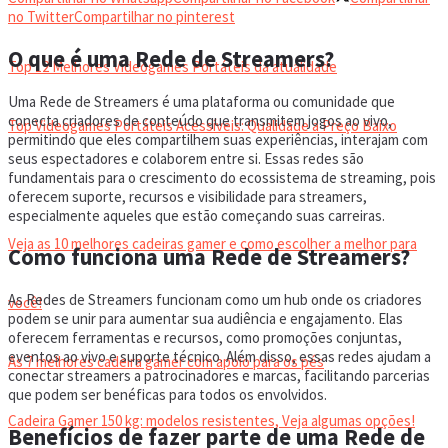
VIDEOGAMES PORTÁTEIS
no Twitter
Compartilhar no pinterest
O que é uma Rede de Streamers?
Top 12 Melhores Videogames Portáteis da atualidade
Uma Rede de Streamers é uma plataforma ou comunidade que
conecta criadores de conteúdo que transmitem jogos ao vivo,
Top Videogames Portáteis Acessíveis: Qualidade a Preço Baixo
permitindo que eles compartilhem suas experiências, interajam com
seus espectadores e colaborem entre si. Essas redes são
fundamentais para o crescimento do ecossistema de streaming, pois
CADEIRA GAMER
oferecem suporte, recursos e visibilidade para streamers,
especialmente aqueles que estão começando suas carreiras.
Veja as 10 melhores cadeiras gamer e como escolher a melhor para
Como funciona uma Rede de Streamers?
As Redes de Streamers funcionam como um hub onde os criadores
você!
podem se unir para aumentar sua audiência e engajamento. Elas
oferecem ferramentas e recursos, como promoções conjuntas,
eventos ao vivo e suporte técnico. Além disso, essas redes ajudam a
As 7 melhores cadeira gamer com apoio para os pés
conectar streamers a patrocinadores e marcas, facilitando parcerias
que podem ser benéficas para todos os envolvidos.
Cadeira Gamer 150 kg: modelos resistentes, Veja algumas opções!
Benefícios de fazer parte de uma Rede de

* * *

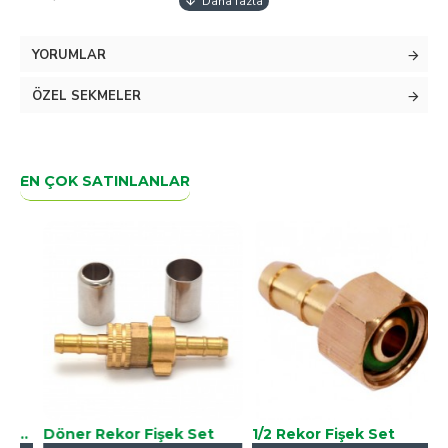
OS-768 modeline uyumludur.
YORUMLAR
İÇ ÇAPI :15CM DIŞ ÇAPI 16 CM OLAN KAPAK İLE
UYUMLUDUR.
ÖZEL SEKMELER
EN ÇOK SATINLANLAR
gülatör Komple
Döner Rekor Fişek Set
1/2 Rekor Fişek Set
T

--

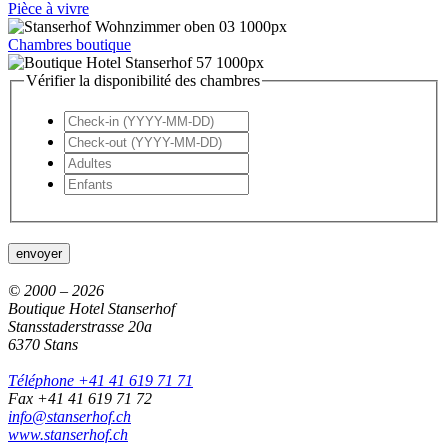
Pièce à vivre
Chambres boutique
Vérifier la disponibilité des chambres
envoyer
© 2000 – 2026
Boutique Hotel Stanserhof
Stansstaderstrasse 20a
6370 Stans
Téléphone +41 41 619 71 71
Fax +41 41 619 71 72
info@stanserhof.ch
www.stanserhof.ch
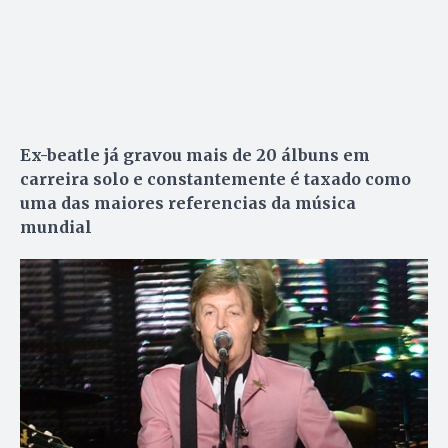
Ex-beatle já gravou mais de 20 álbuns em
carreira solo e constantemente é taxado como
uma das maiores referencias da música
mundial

TASK.
Report each line of the listing above that contains the string "podem". Letter case must match.

RESPONSE.
podem se unir para aumentar sua audiência e engajamento. Elas
que podem ser benéficas para todos os envolvidos.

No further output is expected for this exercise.